▶ _RECORDS SUPPLIED_:
BEGIN
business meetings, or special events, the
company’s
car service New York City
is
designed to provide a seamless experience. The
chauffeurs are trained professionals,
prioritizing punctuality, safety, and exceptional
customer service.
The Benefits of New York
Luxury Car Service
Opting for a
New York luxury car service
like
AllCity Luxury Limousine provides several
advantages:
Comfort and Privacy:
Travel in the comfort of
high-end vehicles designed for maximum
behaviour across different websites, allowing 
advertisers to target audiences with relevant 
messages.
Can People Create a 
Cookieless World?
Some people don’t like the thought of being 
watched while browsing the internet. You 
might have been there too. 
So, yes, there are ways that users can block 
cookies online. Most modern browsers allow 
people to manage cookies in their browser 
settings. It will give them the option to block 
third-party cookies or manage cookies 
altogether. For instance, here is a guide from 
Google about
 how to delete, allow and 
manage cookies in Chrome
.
END
▶ _WRITTEN TASK_: Copy whichever lines in the listing above contain the word "designed".

▶ _EXERCISE ANSWER_:
designed to provide a seamless experience. The
high-end vehicles designed for maximum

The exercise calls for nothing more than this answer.